The meme has been referenced in fan films, as well as discussions about other video games by video game journalists or as an Easter egg within the game itself. Examples include 'Splosion Man, Dragon Age: Origins, World of Warcraft,Assassin's Creed: Valhalla, and Minecraft.

The phrase has also been encountered in other contexts. It was featured on a sticker posted at an anti-Scientology demonstration in front of the London Scientology Office in March 2008. A KJRH-TV story which focused on Sooner Paranormal of Oklahoma, a group dedicated to "paranormal investigations and research", depicted a group member walking through a supposedly haunted building and discovering the phrase scrawled on a chalkboard, with the implication that the scrawling had paranormal or unusual origins.

References to the Portal cake have been used in various forms of merchandising, both official and unofficial. The phrase has also been used frequently as a reference in Internet culture about actual cakes since the release of Portal.

==Reaction==
Video game journalists have praised the presentation of "The cake is a lie" in Portal as a well-executed example of environmental storytelling. Ars Technica editor Johnathan Neuis said that "the cake is a lie" was one of the strongest inside jokes in gaming since "All your base are belong to us". Mashable ranked "The cake is a lie" as the most unforgettable gaming meme of the 2000s. The Regent Bakery noted that since the release of the game, its Black Forest cake had become one of its more popular items.

Conversely, The Escapist editor Ben "Yahtzee" Croshaw criticized the overuse of Internet memes, specifically mentioning the usage of the phrase as an easter egg reference in Splosion Man. He criticized people who use Internet memes to give themselves a personality, and argued that "The cake is a lie" was hardly the funniest thing in Portal.

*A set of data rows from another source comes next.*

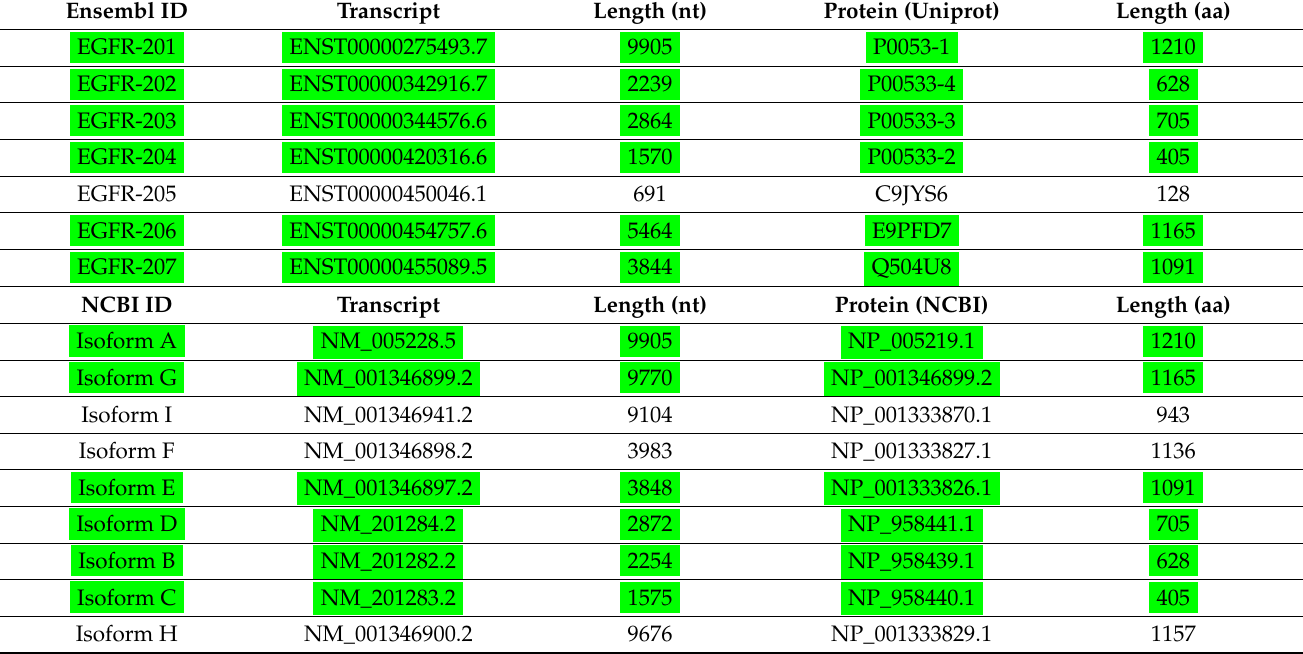
Table 2. List of human EGFR isoforms in the Ensembl and NCBI genomic databases. ID, transcript name, transcript length, protein name and protein length for all human EGFR isoforms listed in the Ensembl (top) and NCBI (bottom) databases. Isoforms highlighted in green are common to both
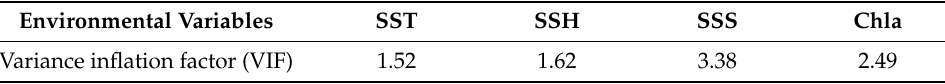
Table 2. Variance inflation factors (VIFs) of the environmental variables. Environmental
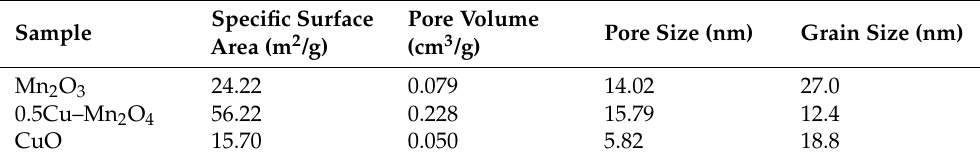
Figure 3. XRD patterns ( a ) and Raman spectra ( b ) of Mn 2 O 3 , 0.5Cu–Mn 2 O 4 , and CuO. Figure 3. XRD pa tt erns ( a ) and Raman spectra ( b ) of Mn 2 O 3 , 0.5Cu–Mn 2 O 4 , and CuO. Table 1. Specific surfaces areas and pore properties of catalysts. Table 1. Speci fi c surfaces areas and pore properties of catalysts.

In a 2010 interview with Gamasutra about Portal 2, Wolpaw indicated that no jokes or references to cake would be made for the then-upcoming game as he was "sick of the memes". Valve said that they intended to cease promotion of the catchphrase as humor that same year, though an officially licensed cake mix for the Portal brand was created by German licensee Gaya Entertainment and released in 2013. Wolpaw said in interviews about Portal 2 that the joke had been "retired", but that "some geeky artist might have buried a cake reference in there somewhere". Portal 2 features two overt references to cake. The first is in a mural depicting the events of Portal and the Portal: Lab Rat comic, a section of which shows GLaDOS offering Chell cake. The second occurs when GLaDOS tricks the player with a fake door labelled "GLaDOS Emergency Shutdown and Cake Dispensary". The recipe for cake is also among the gibberish that may be featured on computer monitors scattered throughout the game.